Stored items

** START **

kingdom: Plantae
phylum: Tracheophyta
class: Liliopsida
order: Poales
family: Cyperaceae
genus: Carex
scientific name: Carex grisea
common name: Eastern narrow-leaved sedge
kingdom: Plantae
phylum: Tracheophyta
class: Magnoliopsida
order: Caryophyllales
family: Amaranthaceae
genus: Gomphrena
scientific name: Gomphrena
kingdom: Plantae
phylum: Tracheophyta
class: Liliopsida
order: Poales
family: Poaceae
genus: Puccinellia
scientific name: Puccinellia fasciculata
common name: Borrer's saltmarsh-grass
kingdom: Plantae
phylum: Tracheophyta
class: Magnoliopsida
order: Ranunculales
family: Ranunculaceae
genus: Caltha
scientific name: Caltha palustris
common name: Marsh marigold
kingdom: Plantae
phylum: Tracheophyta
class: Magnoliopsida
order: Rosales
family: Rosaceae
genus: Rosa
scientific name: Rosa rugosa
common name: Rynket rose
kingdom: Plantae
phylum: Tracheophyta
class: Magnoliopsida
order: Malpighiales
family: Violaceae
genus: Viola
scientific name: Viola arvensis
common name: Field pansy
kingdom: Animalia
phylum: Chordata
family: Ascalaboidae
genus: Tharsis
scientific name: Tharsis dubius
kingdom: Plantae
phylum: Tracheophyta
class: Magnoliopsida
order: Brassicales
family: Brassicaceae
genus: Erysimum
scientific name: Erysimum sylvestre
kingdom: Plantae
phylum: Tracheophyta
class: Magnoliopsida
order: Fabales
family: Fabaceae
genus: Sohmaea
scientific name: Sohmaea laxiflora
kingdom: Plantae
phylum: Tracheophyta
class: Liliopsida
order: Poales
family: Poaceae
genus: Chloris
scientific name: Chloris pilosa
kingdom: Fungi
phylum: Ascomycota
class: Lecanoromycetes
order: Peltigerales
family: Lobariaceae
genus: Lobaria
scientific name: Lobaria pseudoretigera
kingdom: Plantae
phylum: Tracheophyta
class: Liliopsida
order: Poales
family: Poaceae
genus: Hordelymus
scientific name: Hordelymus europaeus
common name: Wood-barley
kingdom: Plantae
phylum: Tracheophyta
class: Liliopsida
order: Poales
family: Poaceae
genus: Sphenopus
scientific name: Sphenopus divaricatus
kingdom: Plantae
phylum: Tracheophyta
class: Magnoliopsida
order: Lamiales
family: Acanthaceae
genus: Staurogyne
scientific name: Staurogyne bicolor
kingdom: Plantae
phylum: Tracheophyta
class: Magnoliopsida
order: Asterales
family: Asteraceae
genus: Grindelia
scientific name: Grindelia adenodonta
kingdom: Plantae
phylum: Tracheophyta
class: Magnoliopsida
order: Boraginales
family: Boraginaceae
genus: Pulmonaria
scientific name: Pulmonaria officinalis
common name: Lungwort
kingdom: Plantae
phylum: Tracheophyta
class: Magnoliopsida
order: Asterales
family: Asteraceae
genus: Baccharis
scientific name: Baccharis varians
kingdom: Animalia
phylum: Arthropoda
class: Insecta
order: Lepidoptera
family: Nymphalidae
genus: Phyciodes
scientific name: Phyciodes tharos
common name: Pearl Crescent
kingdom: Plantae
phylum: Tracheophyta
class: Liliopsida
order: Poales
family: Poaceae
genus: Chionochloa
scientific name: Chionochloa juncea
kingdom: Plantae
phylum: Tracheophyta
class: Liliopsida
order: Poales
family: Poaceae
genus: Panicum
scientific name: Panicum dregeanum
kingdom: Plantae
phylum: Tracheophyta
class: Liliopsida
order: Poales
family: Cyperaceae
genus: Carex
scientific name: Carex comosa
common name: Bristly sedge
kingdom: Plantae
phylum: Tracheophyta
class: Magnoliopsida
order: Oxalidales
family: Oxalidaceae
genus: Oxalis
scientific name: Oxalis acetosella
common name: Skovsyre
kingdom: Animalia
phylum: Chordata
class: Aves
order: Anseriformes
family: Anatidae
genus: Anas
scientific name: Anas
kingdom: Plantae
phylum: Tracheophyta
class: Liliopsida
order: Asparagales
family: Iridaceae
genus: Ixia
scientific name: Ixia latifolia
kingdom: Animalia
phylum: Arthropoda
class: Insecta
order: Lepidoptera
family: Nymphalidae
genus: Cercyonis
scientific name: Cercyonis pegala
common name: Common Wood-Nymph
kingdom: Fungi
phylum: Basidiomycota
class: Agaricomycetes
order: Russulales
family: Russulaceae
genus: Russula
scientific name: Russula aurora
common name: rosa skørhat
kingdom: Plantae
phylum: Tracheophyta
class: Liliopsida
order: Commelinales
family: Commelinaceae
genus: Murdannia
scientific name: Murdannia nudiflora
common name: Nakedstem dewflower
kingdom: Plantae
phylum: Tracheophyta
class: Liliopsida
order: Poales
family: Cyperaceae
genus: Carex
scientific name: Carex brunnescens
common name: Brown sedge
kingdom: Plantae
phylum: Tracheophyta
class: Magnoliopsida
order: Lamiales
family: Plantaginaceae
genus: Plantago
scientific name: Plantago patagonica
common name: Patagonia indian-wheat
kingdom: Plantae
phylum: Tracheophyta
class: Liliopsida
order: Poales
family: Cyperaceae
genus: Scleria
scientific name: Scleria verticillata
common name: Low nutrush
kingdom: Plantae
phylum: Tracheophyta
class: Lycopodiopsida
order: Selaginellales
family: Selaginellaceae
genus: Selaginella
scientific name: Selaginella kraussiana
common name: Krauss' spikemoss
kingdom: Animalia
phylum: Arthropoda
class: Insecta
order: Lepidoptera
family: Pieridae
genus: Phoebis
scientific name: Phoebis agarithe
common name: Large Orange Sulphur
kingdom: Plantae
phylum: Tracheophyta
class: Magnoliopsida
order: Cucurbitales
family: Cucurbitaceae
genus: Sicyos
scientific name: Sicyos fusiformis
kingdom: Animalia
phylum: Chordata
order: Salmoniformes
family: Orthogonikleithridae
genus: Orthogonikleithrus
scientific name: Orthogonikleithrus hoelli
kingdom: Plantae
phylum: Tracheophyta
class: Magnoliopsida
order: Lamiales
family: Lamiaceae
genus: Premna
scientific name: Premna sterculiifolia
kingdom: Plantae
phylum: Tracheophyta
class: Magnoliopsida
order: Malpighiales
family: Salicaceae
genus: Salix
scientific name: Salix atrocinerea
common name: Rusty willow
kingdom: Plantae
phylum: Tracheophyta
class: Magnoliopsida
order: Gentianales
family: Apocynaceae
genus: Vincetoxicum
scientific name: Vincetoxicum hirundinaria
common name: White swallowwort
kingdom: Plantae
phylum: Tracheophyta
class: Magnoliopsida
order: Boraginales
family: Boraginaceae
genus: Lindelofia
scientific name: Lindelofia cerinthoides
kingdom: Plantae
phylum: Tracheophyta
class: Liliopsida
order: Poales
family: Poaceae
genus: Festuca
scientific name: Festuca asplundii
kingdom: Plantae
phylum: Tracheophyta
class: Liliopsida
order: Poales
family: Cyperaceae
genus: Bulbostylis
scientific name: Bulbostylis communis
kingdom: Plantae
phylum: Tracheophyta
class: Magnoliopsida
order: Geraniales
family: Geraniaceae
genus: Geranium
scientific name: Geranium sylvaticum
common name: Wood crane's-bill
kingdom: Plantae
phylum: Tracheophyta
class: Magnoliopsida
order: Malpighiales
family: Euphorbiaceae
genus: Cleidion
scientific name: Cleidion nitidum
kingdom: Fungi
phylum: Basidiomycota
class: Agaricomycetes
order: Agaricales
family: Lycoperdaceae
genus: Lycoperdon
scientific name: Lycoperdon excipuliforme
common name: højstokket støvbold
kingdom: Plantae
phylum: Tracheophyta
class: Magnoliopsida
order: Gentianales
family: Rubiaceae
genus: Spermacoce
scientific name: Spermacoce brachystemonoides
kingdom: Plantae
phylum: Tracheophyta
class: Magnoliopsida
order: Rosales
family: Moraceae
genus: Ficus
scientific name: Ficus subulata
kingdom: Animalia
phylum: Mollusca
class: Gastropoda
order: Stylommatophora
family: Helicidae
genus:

** END **

#### [TASK OBJECTIVE]
Recast the stretch from the line containing "genus: Viola" through the line containing "phylum: Ascomycota" as a JSON list of strings, one string per line, with blank lines left out.

#### [SOLUTION TO THIS TASK]
[
  "genus: Viola",
  "scientific name: Viola arvensis",
  "common name: Field pansy",
  "kingdom: Animalia",
  "phylum: Chordata",
  "family: Ascalaboidae",
  "genus: Tharsis",
  "scientific name: Tharsis dubius",
  "kingdom: Plantae",
  "phylum: Tracheophyta",
  "class: Magnoliopsida",
  "order: Brassicales",
  "family: Brassicaceae",
  "genus: Erysimum",
  "scientific name: Erysimum sylvestre",
  "kingdom: Plantae",
  "phylum: Tracheophyta",
  "class: Magnoliopsida",
  "order: Fabales",
  "family: Fabaceae",
  "genus: Sohmaea",
  "scientific name: Sohmaea laxiflora",
  "kingdom: Plantae",
  "phylum: Tracheophyta",
  "class: Liliopsida",
  "order: Poales",
  "family: Poaceae",
  "genus: Chloris",
  "scientific name: Chloris pilosa",
  "kingdom: Fungi",
  "phylum: Ascomycota"
]